On 2013-10-07, at 7:03 AM, Thanh Ha <thanh.ha@xxxxxxxxxxx> wrote:

> 
> I've been meaning to write something up about this but haven't had the time. If you use the commandline there's a handy python script [1] that makes the Gerrit experience a little easier.
> 
> The gist of it is that it's a bunch of shortcuts to working with the Gerrit workflow. For example "git review -d <change#>" will pull down a change and create a local branch for it automatically. No more copy/pasting the long commands that Gerrit provides.
> 
> Maybe something similar can be integrated into Egit?

Yeah, um, there is some tooling for that. It's called Mylyn Reviews. ;D

1. Open the Review editor for that change.
2. Scroll down to the last patch set.
3. Click "Fetch".

Glad to see so much discussion around this!
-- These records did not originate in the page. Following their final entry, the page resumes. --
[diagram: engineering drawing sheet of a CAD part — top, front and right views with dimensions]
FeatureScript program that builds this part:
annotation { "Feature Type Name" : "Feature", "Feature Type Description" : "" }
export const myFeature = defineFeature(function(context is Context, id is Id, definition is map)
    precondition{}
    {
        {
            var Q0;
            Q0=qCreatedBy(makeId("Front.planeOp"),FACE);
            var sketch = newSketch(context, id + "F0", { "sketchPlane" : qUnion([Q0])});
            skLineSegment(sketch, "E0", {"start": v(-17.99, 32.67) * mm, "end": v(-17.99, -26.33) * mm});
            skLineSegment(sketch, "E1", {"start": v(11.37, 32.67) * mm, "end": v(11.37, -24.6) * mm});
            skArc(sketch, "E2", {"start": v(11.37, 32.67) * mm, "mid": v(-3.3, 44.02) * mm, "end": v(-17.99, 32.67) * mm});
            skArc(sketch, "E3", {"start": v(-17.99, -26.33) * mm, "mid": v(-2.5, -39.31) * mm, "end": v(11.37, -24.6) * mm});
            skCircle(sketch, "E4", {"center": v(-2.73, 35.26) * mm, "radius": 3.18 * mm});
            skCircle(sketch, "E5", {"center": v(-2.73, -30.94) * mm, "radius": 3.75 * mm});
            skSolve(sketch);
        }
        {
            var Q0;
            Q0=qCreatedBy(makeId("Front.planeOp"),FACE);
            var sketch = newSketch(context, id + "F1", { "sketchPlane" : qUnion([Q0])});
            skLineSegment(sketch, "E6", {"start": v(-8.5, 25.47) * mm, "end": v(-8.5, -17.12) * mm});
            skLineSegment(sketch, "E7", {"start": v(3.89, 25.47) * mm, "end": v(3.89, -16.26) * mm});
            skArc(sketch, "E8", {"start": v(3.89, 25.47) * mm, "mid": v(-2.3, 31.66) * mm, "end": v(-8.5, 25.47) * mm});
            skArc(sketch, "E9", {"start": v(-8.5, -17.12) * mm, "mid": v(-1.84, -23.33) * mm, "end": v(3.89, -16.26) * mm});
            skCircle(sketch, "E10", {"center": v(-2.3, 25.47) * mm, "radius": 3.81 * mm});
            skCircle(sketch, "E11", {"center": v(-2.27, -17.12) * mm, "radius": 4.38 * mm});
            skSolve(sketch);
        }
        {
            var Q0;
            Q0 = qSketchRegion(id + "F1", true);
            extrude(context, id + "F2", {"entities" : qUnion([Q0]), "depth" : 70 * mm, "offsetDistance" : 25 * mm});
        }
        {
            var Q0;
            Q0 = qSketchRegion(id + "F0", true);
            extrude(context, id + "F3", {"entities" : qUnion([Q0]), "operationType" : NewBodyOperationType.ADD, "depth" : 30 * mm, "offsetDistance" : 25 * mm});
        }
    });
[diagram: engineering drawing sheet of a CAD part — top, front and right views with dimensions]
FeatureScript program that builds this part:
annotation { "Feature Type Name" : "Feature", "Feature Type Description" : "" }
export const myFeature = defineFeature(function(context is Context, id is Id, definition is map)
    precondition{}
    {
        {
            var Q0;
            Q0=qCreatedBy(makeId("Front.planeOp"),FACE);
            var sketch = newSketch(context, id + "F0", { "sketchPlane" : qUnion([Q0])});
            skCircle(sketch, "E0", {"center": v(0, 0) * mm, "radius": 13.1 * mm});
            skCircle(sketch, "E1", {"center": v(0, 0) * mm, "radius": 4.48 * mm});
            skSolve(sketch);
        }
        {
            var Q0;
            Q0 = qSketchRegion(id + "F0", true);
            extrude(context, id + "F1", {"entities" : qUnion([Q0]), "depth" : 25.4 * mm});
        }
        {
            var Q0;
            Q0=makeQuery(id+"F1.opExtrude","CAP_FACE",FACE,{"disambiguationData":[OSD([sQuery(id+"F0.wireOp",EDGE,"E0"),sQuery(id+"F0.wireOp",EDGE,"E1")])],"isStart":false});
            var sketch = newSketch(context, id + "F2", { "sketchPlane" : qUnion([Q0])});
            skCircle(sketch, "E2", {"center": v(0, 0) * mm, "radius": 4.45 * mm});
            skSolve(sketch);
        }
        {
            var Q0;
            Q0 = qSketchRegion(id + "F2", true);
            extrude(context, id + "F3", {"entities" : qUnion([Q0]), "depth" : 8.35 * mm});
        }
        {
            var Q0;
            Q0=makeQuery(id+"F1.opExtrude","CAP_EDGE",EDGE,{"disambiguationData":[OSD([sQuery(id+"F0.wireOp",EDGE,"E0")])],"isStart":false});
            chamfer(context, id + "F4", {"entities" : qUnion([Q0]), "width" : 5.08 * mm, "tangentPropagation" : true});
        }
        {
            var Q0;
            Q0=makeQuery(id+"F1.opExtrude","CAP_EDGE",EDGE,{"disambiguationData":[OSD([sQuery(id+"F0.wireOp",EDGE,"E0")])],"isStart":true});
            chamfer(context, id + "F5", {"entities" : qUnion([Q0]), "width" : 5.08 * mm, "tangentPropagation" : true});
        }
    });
I think the most important point was made by a couple of people -- it doesn't really hurt to at least enable it.

There is a really important network effect here for contributors that I'd like to point out. People talk about there being a lot to learn to get up to speed on Gerrit -- that's true to some extent, but it's a one time cost and the EGit and Reviews tooling helps. The point is that once you know how to make and accept contributions to one project, it's the exact same process for every other project. As more and more projects move to Gerrit, this will become the expected way to contribute. I personally would be *much* more likely to contribute to a project that had Gerrit enabled -- and that was actually the impetus for my post…wanting to contribute something to a project that hadn't yet been enabled. (And no, I won't name names.. ;))


> On Fri, Oct 4, 2013 at 12:00 PM, Ian Bull <irbull@xxxxxxxxxxxxxxxxx> wrote:
>> I really like the flow that Gerrit provides. Pushing commits is easier than
>> creating patchs and uploading them. However, I find with Gerrit (or our use
>> of Gerrit) is that the discussion is now spread across multiple mediums.
>> Bugs / feature requests come in on bugzilla where some discussion happens. A
>> change-set then appears are Gerrit where more discussion happens. Further
>> requirements / ideas appear back on the bug and suddenly the change is
>> updated. I find it difficult to follow the discussion. With bugzilla (or our
>> use of it), all discussions (from conception, to requirements, to design, to
>> implementation, to delivery) happen in one continuos thread.
>> 
>> I'm not sure how the more experienced Gerrit users deal with this.
> 
> Gerrit developers try to do most discussion on the change itself, and
> avoid using the mailing list or the bug tracker to discuss something.
> But we have a similar opinion that the fractured discussion is not
> useful.

Right. For me, it's really the worst aspect of Gerrit. I find myself struggling to remember whether a discussion happened on a bug or on a review. It makes it even more interesting, because there isn't a one-to-one mapping between reviews and bugs as many people assume. There may even be cross-cutting concerns, so while there is a primary bug, we really need to be able to support more complex references. In general we need much better traciblity between defects and reviews -- that's something we're really interested in as an active dev topic.


> It might be interesting to think about having some sort of plugin in
> Gerrit that can grab comments from the related bug and include them
> interleaved by timestamp with Gerrit events, so the entire discussion
> is visible in one place on the Gerrit web UI.
> _______________________________________________



Yes, this is something that would be really interesting to take a look at for Mylyn Reviews dashboard UI! (cc'ing Mylyn Reviews list for any follow-up on that, please exclude x-platform from any related follow-up.)